Erstellt am 26. Juli 2022 | 17:55
Lesezeit: 4 Min
Die Künstlerin feierte ihren 60er - wie könnte es anders sein - mit einer Ausstellung. Ihre zeichnerische Begabung wurde bereits in der Volksschule erkannt. Wie sich diese bis heute entwickelte, ist in der Jetzelsdorfer Weinkirche zu sehen.
Werbung

Ihren 60. Geburtstag feierte die gebürtige Jetzelsdorferin Anita Windhager, geborene Schneider, mit einer Ausstellung in der Weinkirche. Für diese wurde der treffende Titel „Das Ergebnis nach 60 Jahren“ gewählt.

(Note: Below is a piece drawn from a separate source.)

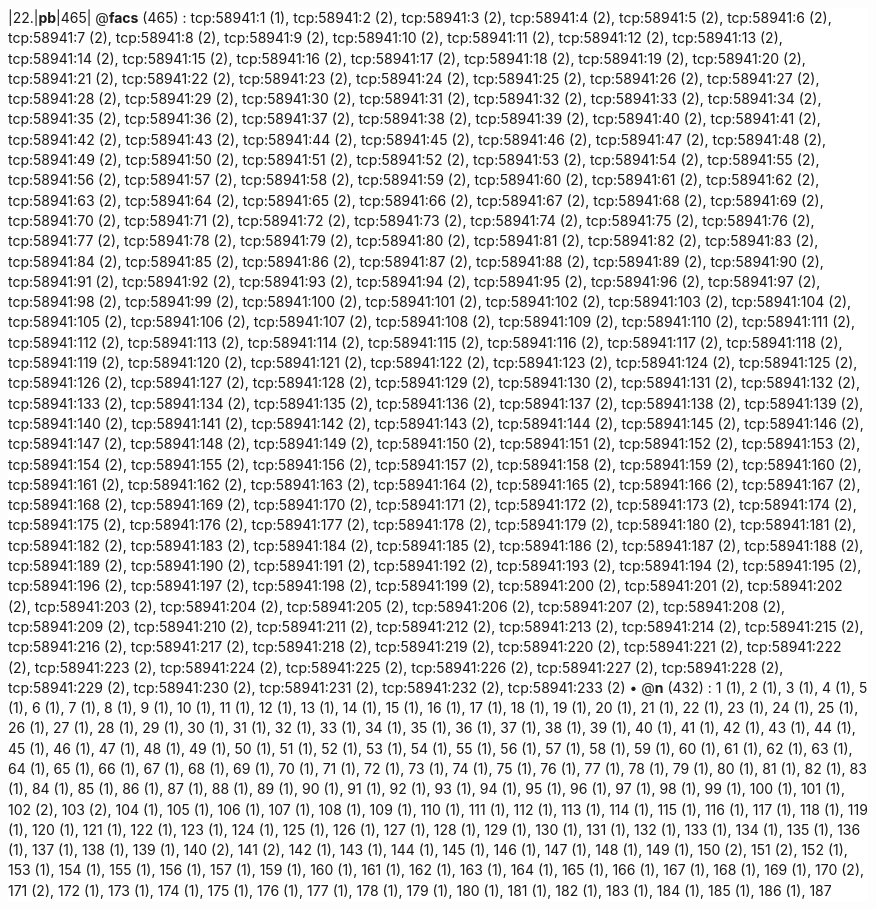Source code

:|22.|__pb__|465| @__facs__ (465) : tcp:58941:1 (1), tcp:58941:2 (2), tcp:58941:3 (2), tcp:58941:4 (2), tcp:58941:5 (2), tcp:58941:6 (2), tcp:58941:7 (2), tcp:58941:8 (2), tcp:58941:9 (2), tcp:58941:10 (2), tcp:58941:11 (2), tcp:58941:12 (2), tcp:58941:13 (2), tcp:58941:14 (2), tcp:58941:15 (2), tcp:58941:16 (2), tcp:58941:17 (2), tcp:58941:18 (2), tcp:58941:19 (2), tcp:58941:20 (2), tcp:58941:21 (2), tcp:58941:22 (2), tcp:58941:23 (2), tcp:58941:24 (2), tcp:58941:25 (2), tcp:58941:26 (2), tcp:58941:27 (2), tcp:58941:28 (2), tcp:58941:29 (2), tcp:58941:30 (2), tcp:58941:31 (2), tcp:58941:32 (2), tcp:58941:33 (2), tcp:58941:34 (2), tcp:58941:35 (2), tcp:58941:36 (2), tcp:58941:37 (2), tcp:58941:38 (2), tcp:58941:39 (2), tcp:58941:40 (2), tcp:58941:41 (2), tcp:58941:42 (2), tcp:58941:43 (2), tcp:58941:44 (2), tcp:58941:45 (2), tcp:58941:46 (2), tcp:58941:47 (2), tcp:58941:48 (2), tcp:58941:49 (2), tcp:58941:50 (2), tcp:58941:51 (2), tcp:58941:52 (2), tcp:58941:53 (2), tcp:58941:54 (2), tcp:58941:55 (2), tcp:58941:56 (2), tcp:58941:57 (2), tcp:58941:58 (2), tcp:58941:59 (2), tcp:58941:60 (2), tcp:58941:61 (2), tcp:58941:62 (2), tcp:58941:63 (2), tcp:58941:64 (2), tcp:58941:65 (2), tcp:58941:66 (2), tcp:58941:67 (2), tcp:58941:68 (2), tcp:58941:69 (2), tcp:58941:70 (2), tcp:58941:71 (2), tcp:58941:72 (2), tcp:58941:73 (2), tcp:58941:74 (2), tcp:58941:75 (2), tcp:58941:76 (2), tcp:58941:77 (2), tcp:58941:78 (2), tcp:58941:79 (2), tcp:58941:80 (2), tcp:58941:81 (2), tcp:58941:82 (2), tcp:58941:83 (2), tcp:58941:84 (2), tcp:58941:85 (2), tcp:58941:86 (2), tcp:58941:87 (2), tcp:58941:88 (2), tcp:58941:89 (2), tcp:58941:90 (2), tcp:58941:91 (2), tcp:58941:92 (2), tcp:58941:93 (2), tcp:58941:94 (2), tcp:58941:95 (2), tcp:58941:96 (2), tcp:58941:97 (2), tcp:58941:98 (2), tcp:58941:99 (2), tcp:58941:100 (2), tcp:58941:101 (2), tcp:58941:102 (2), tcp:58941:103 (2), tcp:58941:104 (2), tcp:58941:105 (2), tcp:58941:106 (2), tcp:58941:107 (2), tcp:58941:108 (2), tcp:58941:109 (2), tcp:58941:110 (2), tcp:58941:111 (2), tcp:58941:112 (2), tcp:58941:113 (2), tcp:58941:114 (2), tcp:58941:115 (2), tcp:58941:116 (2), tcp:58941:117 (2), tcp:58941:118 (2), tcp:58941:119 (2), tcp:58941:120 (2), tcp:58941:121 (2), tcp:58941:122 (2), tcp:58941:123 (2), tcp:58941:124 (2), tcp:58941:125 (2), tcp:58941:126 (2), tcp:58941:127 (2), tcp:58941:128 (2), tcp:58941:129 (2), tcp:58941:130 (2), tcp:58941:131 (2), tcp:58941:132 (2), tcp:58941:133 (2), tcp:58941:134 (2), tcp:58941:135 (2), tcp:58941:136 (2), tcp:58941:137 (2), tcp:58941:138 (2), tcp:58941:139 (2), tcp:58941:140 (2), tcp:58941:141 (2), tcp:58941:142 (2), tcp:58941:143 (2), tcp:58941:144 (2), tcp:58941:145 (2), tcp:58941:146 (2), tcp:58941:147 (2), tcp:58941:148 (2), tcp:58941:149 (2), tcp:58941:150 (2), tcp:58941:151 (2), tcp:58941:152 (2), tcp:58941:153 (2), tcp:58941:154 (2), tcp:58941:155 (2), tcp:58941:156 (2), tcp:58941:157 (2), tcp:58941:158 (2), tcp:58941:159 (2), tcp:58941:160 (2), tcp:58941:161 (2), tcp:58941:162 (2), tcp:58941:163 (2), tcp:58941:164 (2), tcp:58941:165 (2), tcp:58941:166 (2), tcp:58941:167 (2), tcp:58941:168 (2), tcp:58941:169 (2), tcp:58941:170 (2), tcp:58941:171 (2), tcp:58941:172 (2), tcp:58941:173 (2), tcp:58941:174 (2), tcp:58941:175 (2), tcp:58941:176 (2), tcp:58941:177 (2), tcp:58941:178 (2), tcp:58941:179 (2), tcp:58941:180 (2), tcp:58941:181 (2), tcp:58941:182 (2), tcp:58941:183 (2), tcp:58941:184 (2), tcp:58941:185 (2), tcp:58941:186 (2), tcp:58941:187 (2), tcp:58941:188 (2), tcp:58941:189 (2), tcp:58941:190 (2), tcp:58941:191 (2), tcp:58941:192 (2), tcp:58941:193 (2), tcp:58941:194 (2), tcp:58941:195 (2), tcp:58941:196 (2), tcp:58941:197 (2), tcp:58941:198 (2), tcp:58941:199 (2), tcp:58941:200 (2), tcp:58941:201 (2), tcp:58941:202 (2), tcp:58941:203 (2), tcp:58941:204 (2), tcp:58941:205 (2), tcp:58941:206 (2), tcp:58941:207 (2), tcp:58941:208 (2), tcp:58941:209 (2), tcp:58941:210 (2), tcp:58941:211 (2), tcp:58941:212 (2), tcp:58941:213 (2), tcp:58941:214 (2), tcp:58941:215 (2), tcp:58941:216 (2), tcp:58941:217 (2), tcp:58941:218 (2), tcp:58941:219 (2), tcp:58941:220 (2), tcp:58941:221 (2), tcp:58941:222 (2), tcp:58941:223 (2), tcp:58941:224 (2), tcp:58941:225 (2), tcp:58941:226 (2), tcp:58941:227 (2), tcp:58941:228 (2), tcp:58941:229 (2), tcp:58941:230 (2), tcp:58941:231 (2), tcp:58941:232 (2), tcp:58941:233 (2)  •  @__n__ (432) : 1 (1), 2 (1), 3 (1), 4 (1), 5 (1), 6 (1), 7 (1), 8 (1), 9 (1), 10 (1), 11 (1), 12 (1), 13 (1), 14 (1), 15 (1), 16 (1), 17 (1), 18 (1), 19 (1), 20 (1), 21 (1), 22 (1), 23 (1), 24 (1), 25 (1), 26 (1), 27 (1), 28 (1), 29 (1), 30 (1), 31 (1), 32 (1), 33 (1), 34 (1), 35 (1), 36 (1), 37 (1), 38 (1), 39 (1), 40 (1), 41 (1), 42 (1), 43 (1), 44 (1), 45 (1), 46 (1), 47 (1), 48 (1), 49 (1), 50 (1), 51 (1), 52 (1), 53 (1), 54 (1), 55 (1), 56 (1), 57 (1), 58 (1), 59 (1), 60 (1), 61 (1), 62 (1), 63 (1), 64 (1), 65 (1), 66 (1), 67 (1), 68 (1), 69 (1), 70 (1), 71 (1), 72 (1), 73 (1), 74 (1), 75 (1), 76 (1), 77 (1), 78 (1), 79 (1), 80 (1), 81 (1), 82 (1), 83 (1), 84 (1), 85 (1), 86 (1), 87 (1), 88 (1), 89 (1), 90 (1), 91 (1), 92 (1), 93 (1), 94 (1), 95 (1), 96 (1), 97 (1), 98 (1), 99 (1), 100 (1), 101 (1), 102 (2), 103 (2), 104 (1), 105 (1), 106 (1), 107 (1), 108 (1), 109 (1), 110 (1), 111 (1), 112 (1), 113 (1), 114 (1), 115 (1), 116 (1), 117 (1), 118 (1), 119 (1), 120 (1), 121 (1), 122 (1), 123 (1), 124 (1), 125 (1), 126 (1), 127 (1), 128 (1), 129 (1), 130 (1), 131 (1), 132 (1), 133 (1), 134 (1), 135 (1), 136 (1), 137 (1), 138 (1), 139 (1), 140 (2), 141 (2), 142 (1), 143 (1), 144 (1), 145 (1), 146 (1), 147 (1), 148 (1), 149 (1), 150 (2), 151 (2), 152 (1), 153 (1), 154 (1), 155 (1), 156 (1), 157 (1), 159 (1), 160 (1), 161 (1), 162 (1), 163 (1), 164 (1), 165 (1), 166 (1), 167 (1), 168 (1), 169 (1), 170 (2), 171 (2), 172 (1), 173 (1), 174 (1), 175 (1), 176 (1), 177 (1), 178 (1), 179 (1), 180 (1), 181 (1), 182 (1), 183 (1), 184 (1), 185 (1), 186 (1), 187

Zur Eröffnung sind Familie und viele Freunde der Künstlerin gekommen, um dem Geburtstagskind zum „Runden“ zu gratulieren. Die Laudatio hielt Haugsdorfs Bürgermeister Andreas Sedlmayer. „Anita war ein vifes, aufgeschlossenes Kind mit starkem Willen und wusste schon in jungen Jahren, was sie wollte“, charakterisierte er Windhager, die seit ihrem zweiten Lebensjahr an Zuckerkrankheit leidet. Die Familie habe auf einiges verzichten müssen, um Anita ein „normales Leben“ zu ermöglichen. 

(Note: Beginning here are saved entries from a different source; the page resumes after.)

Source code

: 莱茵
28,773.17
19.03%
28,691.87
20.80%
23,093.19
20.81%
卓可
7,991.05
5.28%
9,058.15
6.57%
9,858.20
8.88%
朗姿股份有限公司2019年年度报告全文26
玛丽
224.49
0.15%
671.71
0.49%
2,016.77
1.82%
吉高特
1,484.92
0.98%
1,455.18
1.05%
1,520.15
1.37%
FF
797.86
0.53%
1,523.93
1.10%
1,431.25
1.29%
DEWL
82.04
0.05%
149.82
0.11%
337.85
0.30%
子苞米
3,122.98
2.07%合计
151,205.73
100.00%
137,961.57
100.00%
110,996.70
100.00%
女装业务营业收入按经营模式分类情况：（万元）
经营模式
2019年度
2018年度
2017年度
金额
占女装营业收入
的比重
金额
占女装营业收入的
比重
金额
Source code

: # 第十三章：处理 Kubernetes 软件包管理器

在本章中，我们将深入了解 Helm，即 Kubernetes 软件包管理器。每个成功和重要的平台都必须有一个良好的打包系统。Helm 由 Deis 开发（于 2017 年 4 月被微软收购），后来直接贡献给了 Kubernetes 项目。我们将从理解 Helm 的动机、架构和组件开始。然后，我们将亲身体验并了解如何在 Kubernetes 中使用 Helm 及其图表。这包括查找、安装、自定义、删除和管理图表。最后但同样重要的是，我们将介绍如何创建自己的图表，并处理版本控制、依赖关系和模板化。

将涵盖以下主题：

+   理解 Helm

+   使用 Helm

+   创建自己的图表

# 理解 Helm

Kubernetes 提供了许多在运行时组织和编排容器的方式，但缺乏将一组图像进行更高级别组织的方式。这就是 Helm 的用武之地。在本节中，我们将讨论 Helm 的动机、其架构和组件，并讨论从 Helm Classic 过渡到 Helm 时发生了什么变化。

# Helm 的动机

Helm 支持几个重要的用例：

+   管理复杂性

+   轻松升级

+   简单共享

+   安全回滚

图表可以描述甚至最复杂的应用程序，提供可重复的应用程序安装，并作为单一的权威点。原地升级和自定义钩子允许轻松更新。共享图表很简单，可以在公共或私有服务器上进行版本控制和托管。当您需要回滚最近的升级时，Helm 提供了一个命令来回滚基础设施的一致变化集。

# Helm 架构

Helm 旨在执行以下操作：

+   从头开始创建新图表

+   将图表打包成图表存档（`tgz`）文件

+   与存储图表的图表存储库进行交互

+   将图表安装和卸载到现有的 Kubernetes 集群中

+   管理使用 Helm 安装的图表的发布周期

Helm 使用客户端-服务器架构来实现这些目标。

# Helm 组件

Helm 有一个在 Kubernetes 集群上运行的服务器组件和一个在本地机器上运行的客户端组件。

Lebensfreunde und Optimismus zeichnen Windhager aus

Weiters erfuhr man, dass Sedlmayer neben den beiden Freundinnen Monika Weber und Annemarie Autheried der vierte im Bund der Jugendfreunde der Künstlerin war. Alle vier seien keine Kinder von Traurigkeit gewesen. Diese Lebensfreude und den Optimismus ihrer Jugend habe sich die Künstlerin bewahrt. Sedlmayer meinte, er könne sich nicht erinnern, dass Anita einmal geklagt hätte. „Kein Wort über ihre Krankheit, kein Granteln.“ 

Schon in der Volksschule sei ihr zeichnerisches Talent erkannt worden. Sie maturierte in Wien und war dann neben ihrer Arbeit in der Finanzlandesdirektion bereits künstlerisch tätig. Ihre künstlerische Ausbildung absolvierte sie bei Michael Coudenhove-Kalergi, Gerlinde Stelzer und Arthur Redhead. Seit 1995 ist sie ausschließlich freischaffende Künstlerin und lebt mit ihrem Mann Alfred Schuster in Obermarkersdorf. Seit 2001 beschäftigt sie sich mit verschiedenen Drucktechniken.

Ausstellung in der Weinkirche ist ein "Ergebnis"

Die Bilder der Ausstellung in der Weinkirche sind dicht an dicht aufgehängt und repräsentieren, wie schon der Titel sagt, ein „Ergebnis“. Anita Windhager malte in frühen Schaffensperioden mit Acryl, auch ihr erstes und letztes Schüttbild „Medley“ ist mit Acryl auf Leinwand „geschüttet“. Sie erzählte über die lange Entstehungszeit der Zeichnung „Zukunft“, die unverkäuflich ist.

Einen großen Werkabschnitt machen die Kasein-Gemälde mit Tusche und Buntstift aus, die durch ihre natürliche Farbpalette eine gewisse Flüchtigkeit vermitteln. Beachtenswert sind weiters Windhagers Assemblagen oder ihre Monotypien mit Ölfarben auf 100-jährigem Schreibpapier. „Ergebnis“ gibt erstmals einen Einblick in die Vielfalt ihrer Arbeiten. 

Unter den vielen Gästen waren neben ihrer Mutter Erika Schneider und Schwester Andrea auch Landtagsabgeordneter Richard Hogl mit Partnerin Maria Kappe, Dechant Placidus Leeb, Marianne Lembacher, die Altbürgermeister Karl Weber, Franz Krestan, Johann Bauer, AMS-Chef Peter Kirchner sowie die Schriftstellerin Elisabeth Schöffl-Pöll mit Gatten Otto Schöffl und Haugsdorfs Vizebürgermeisterin Martina Böck. Musikalisch wurde die Eröffnung durch "Sax ‘n Soul" begleitet. Das Weingut Schönauer verwöhnte die Besucher mit edlem Tropfen.